Champagner und Weihnachten – das klingt zunächst nach Postkartenmotiv: ein paar Gläser unter dem Christbaum, ein rasches Anstossen, bevor es «mit dem richtigen Wein» weitergeht. Doch wer Champagner auf diesen Moment reduziert, unterschätzt gleich zwei Kräfte: die besondere Dramaturgie der Weihnachtszeit – und die Dynamik der Champagne.
Botschafter der Übergänge
Gerade zum Jahresende, wenn Bilanzen gezogen, Ziele neu gesetzt und Zwischentöne wichtiger werden als grosse Gesten, passt Champagner erstaunlich gut ins Bild. Er markiert Übergänge: vom Büro in den Abend, vom alten ins neue Jahr, vom formellen Anlass in ein persönlicheres Gespräch. Und er kann viel mehr, als nur als Apéro oder Silvestersignal zu fungieren – richtig eingesetzt begleitet er ein ganzes Festmenü und erzählt nebenbei etwas über Stil, Haltung und Kenntnis der Gastgeberin oder des Gastgebers.
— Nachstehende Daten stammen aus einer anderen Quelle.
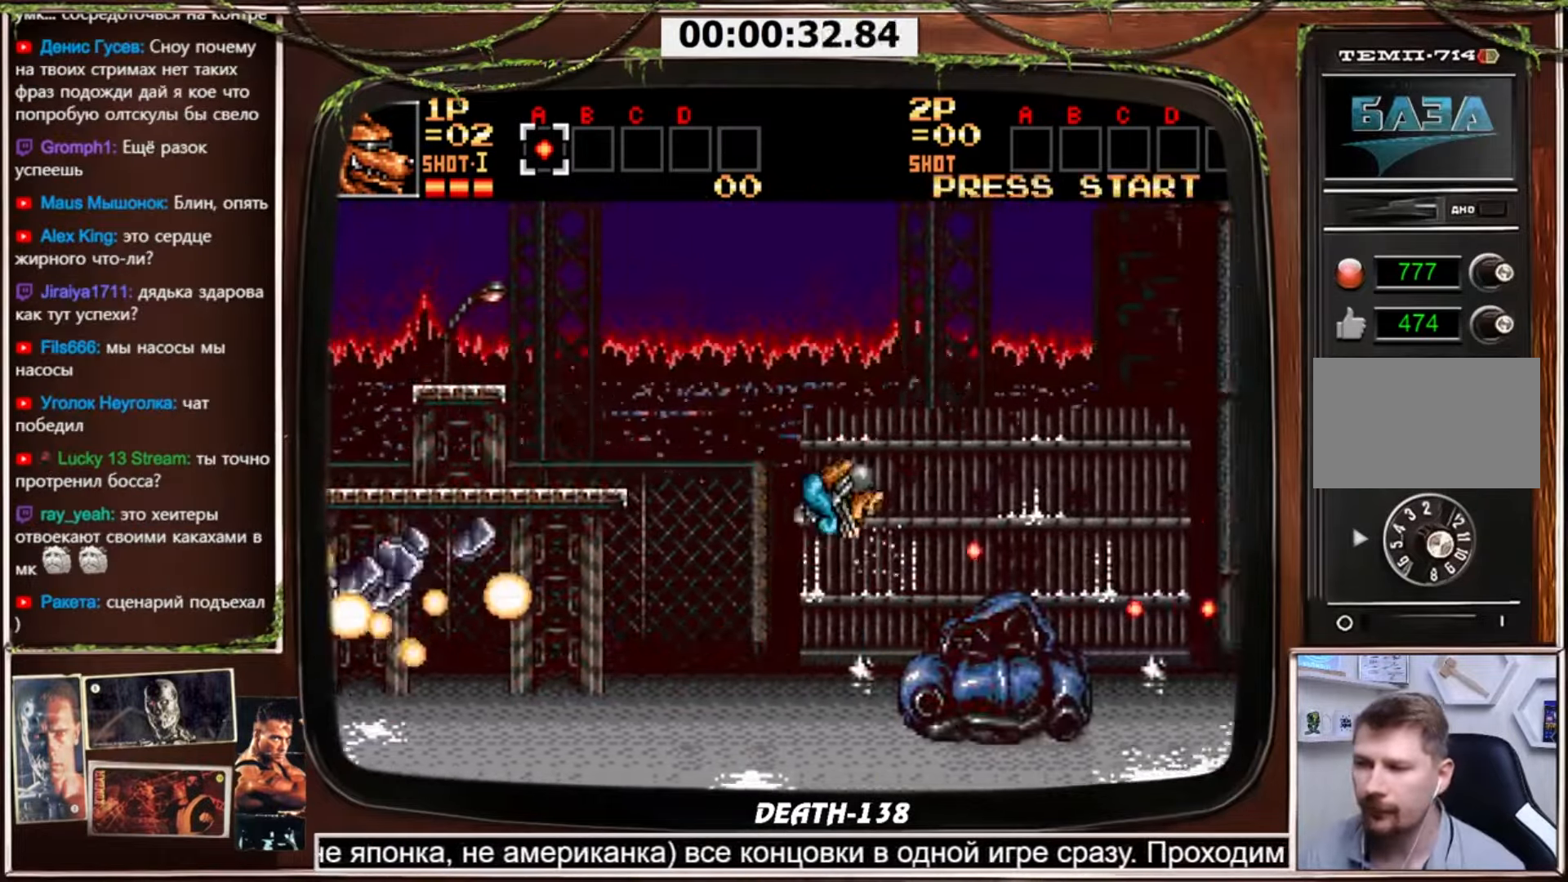
{"buttons": ["CROSS", "DPAD_RIGHT"], "events": [[33, "DPAD_DOWN", "down"], [367, "CIRCLE", "up"], [467, "DPAD_DOWN", "up"]]}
Spannend wird es, wenn man die Flasche gedanklich kurz beiseitestellt und in die Region hineinzoomt. Die Champagne ist heute die innovativste Weinregion der Welt – und gleichzeitig eine der strengsten, was Herkunft, Regeln und Markenschutz angeht. Hier prallen zwei Pole aufeinander: Auf der einen Seite ein enges Korsett an Vorschriften, das das Erbe «Champagner» schützt. Auf der anderen Seite Winzer:innen und Häuser, die unter genau diesem Druck neue Wege gehen: nachhaltiger arbeiten, anders vinifizieren, mit Lagen, Rebsorten und Hefelager experimentieren und so eine stilistische Breite schaffen, die weit über das Bild vom «einen» Champagner hinausgeht.
Mehr als Apéro und Feuerwerk
Champagner hat sich in den letzten Jahren leise vom reinen «Celebration Drink» zum kulinarischen Begleiter entwickelt. Es gibt Restaurants, in denen es normal ist, dass Champagner ein Menü begleitet. Sei es Blanc de Blancs zum Fischgericht, Rosé zu rotem Fleisch, Blanc de Noirs zu Trüffel oder gereifter Blanc de Blancs zu rezentem Comté. Champagner ist universell einsetzbar. Es gibt kaum eine Küche, die sich nicht zum hochwertigsten Schaumwein kombinieren lässt.
Für die kommende Weihnachtszeit bedeutet das:
- Für den Aperitif: Ein frischer, eher geradliniger Brut oder ein Blanc de Blancs (mehrheitlich Chardonnay): er öffnet den Abend, ohne zu sättigen.
- Zum Essen: Kräftigere Cuvées mit höherem Pinot-Noir-Anteil passen hervorragend zu Geflügel, Fisch mit Sauce, Kalbfleisch oder auch vegetarischen Gerichten mit Pilzen und Wurzelgemüse.
- Zum Käse & Dessert: Ein reiferer Jahrgangschampagner, ein Extra Brut mit mehr Tiefe oder ein Rosé-Champagner mit Struktur kann Käseplatten, Terrinen und sogar Desserts begleiten – wenn sie nicht zu süss ausfallen.
Roter Faden im Glas
Wer Champagner so einbindet, erlebt Weihnachten weniger als Abfolge von «Apéro – Wein – Digestif», sondern als roten Faden im Glas: ein Begleiter, der den ganzen Abend tragen kann.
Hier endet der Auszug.